The ministry currently has an information sharing agreement with five other jurisdictions, which have all agreed that they would not share data with the federal immigration authorities.
The president of the Erroll Southers commission asked how LAPD chooses where readers are stationed and if the decisions “are influenced by donors”.
Most cameras are parked in the San Fernando valley, near the hot dots of the crime and critical infrastructure, as well as during the outings of the highway and ramps, replied CMDR. Gisselle Espinoza.
“It’s not random, it’s not cowardly Goosey, it’s not something capricious,” she said. “It’s very thoughtful.”
A point of contention with the cameras of Cheviot Hills is that the donation of the district to the foundation bypassing the city’s regular public market policy, which requires a process of submission and a verification of the sellers.
In a press release, the owners of Cheviot Hills Assn. said he preferred Flock “because of their stellar reputation and their high recommendation of the experts we have consulted.”
Cindy Kane, who sits on the board of directors of the neighborhood association, said that the residents have conferred on the police, their local municipal council office and other neighborhood associations before making their choice. A factor, said Kane, was that Beverlywood and other neighboring communities had already signed agreements with Flock.
“The Council discussed confidentiality problems in relation to being proactive to combat crime, which prevailed over the concerns of confidentiality problems,” she said. “We also determined that work with the police foundation was the most effective and effective way to obtain donations from our residents who could be assigned to this end.”
LAPD data shows that the burglaries in Cheviot Hills have doubled from 22 in 2023 to 45 in 2023, but other types of crime in the neighborhood are low compared to the rest of the city.
The perception of the public that crime is becoming uncontrollable – even if the statistics show that many cities are the safest they have been for decades – explains why readers of license plates have proliferated across the country.
Groups of civil freedoms, activists and certain academics have called more states to strengthen technology regulations, citing concerns about the overexploitation of colored communities, among other questions.
False positives – where the police wrongly identify a suspect based on a vehicle – are a risk, especially since the files of the stolen car database are sometimes obsolete. There are also concerns about the security of the data captured and which has access to it.
The absence of LAPD of an official data sharing agreement with FLOCK opens the door to the federal authorities to potentially request information from the company on the rental of an immigrant – undervaluating the city’s promise not to cooperate in the mass deportation campaign of the Trump administration, warned Tiff Guerra, an organizer with the activist group Stop Spying.
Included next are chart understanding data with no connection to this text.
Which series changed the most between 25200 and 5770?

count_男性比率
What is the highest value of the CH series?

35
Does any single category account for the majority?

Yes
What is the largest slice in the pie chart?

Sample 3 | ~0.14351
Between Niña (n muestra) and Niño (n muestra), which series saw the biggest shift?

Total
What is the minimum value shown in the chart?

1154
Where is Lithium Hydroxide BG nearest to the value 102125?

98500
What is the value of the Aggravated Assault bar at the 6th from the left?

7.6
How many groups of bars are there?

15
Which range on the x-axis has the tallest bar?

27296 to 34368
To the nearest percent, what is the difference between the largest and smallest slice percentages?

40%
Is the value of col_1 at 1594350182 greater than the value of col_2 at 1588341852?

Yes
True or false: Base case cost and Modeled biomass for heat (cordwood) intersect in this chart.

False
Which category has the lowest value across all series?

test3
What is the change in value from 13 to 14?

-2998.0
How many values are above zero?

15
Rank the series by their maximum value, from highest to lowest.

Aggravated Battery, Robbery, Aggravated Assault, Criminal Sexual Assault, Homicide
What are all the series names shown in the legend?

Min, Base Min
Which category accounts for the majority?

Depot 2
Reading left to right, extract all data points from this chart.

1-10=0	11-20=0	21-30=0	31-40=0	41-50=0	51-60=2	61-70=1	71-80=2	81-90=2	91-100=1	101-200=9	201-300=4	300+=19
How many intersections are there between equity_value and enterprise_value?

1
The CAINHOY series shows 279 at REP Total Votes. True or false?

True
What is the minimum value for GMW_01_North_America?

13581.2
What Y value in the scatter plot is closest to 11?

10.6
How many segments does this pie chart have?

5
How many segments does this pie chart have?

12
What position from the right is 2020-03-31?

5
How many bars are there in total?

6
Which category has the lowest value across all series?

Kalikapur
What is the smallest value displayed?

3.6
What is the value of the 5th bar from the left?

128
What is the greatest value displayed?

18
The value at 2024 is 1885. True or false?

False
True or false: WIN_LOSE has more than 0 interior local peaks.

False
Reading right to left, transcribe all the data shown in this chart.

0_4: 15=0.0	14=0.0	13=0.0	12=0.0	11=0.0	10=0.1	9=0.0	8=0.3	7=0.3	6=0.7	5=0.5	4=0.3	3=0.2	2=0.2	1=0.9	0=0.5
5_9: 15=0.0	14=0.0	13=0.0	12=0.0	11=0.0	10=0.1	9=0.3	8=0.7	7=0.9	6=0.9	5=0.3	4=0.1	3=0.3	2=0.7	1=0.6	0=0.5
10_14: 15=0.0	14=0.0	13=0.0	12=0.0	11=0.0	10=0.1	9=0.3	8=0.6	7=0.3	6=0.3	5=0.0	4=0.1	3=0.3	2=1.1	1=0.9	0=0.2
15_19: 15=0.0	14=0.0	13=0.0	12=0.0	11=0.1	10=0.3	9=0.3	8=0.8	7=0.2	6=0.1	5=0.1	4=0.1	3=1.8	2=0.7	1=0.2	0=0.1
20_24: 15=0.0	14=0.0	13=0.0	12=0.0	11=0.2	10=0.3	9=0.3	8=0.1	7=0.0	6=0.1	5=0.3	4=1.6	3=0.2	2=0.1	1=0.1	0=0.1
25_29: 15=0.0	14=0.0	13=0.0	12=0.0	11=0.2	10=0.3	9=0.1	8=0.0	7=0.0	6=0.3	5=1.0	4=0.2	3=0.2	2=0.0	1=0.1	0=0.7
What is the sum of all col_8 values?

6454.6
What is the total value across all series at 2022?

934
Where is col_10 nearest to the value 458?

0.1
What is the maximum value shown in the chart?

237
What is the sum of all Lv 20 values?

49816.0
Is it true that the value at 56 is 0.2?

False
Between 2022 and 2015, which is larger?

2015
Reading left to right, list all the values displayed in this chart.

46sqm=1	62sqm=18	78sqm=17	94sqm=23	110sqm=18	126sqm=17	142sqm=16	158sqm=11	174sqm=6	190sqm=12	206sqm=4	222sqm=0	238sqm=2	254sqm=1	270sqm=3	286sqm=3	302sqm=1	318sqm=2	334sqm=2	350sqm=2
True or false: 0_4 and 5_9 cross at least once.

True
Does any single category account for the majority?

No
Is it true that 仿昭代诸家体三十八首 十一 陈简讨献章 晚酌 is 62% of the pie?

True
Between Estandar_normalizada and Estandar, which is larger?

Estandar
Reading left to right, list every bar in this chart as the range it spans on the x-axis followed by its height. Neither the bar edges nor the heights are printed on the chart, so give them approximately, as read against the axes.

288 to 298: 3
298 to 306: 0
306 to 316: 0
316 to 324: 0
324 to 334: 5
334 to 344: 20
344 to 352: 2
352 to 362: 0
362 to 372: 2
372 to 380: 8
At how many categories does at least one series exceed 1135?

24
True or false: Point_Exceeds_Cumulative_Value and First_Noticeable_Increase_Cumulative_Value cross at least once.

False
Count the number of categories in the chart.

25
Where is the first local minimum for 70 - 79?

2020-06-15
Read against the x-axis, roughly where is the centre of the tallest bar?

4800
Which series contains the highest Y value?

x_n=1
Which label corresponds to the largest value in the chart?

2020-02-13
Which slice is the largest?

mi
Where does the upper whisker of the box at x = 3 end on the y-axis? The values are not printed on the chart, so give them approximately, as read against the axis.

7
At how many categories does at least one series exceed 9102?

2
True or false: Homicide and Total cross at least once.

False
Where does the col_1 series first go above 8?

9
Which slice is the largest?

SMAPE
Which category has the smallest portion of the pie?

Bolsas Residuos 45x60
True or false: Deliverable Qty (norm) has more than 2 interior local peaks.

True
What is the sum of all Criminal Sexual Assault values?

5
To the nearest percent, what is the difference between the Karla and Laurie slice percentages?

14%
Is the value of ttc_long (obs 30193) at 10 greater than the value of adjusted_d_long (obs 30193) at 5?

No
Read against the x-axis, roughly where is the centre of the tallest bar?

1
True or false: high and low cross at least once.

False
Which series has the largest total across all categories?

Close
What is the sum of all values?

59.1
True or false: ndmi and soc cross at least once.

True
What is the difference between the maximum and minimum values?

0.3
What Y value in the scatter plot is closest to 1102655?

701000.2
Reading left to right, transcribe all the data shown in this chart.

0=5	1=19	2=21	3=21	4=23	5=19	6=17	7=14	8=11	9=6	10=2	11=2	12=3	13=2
Group members and other criticisms regularly attend commission meetings and denounce the growing arsenal of predictive police software from the ministry, facial recognition and other technologies.
According to Guerra.
“Does that raise questions, like, who is monitored?” Who has the capacity to pay for this surveillance and who is able to pay these digital surveillance rings around their communities? ” Said Guerra.
But whether readers of the plaque are placed in southern Los Angeles or richer areas, police officials say that the concerns concerning mass monitoring of motorists are exaggerated.
LAPD DET. Alan Hamilton, who heads the LAPD detective office, said the department already had its hands fully trying to resolve crimes – there is simply not enough time or labor to start acting as Big Brother.
“My detectives are too busy just trying to follow the Jones,” said Hamilton.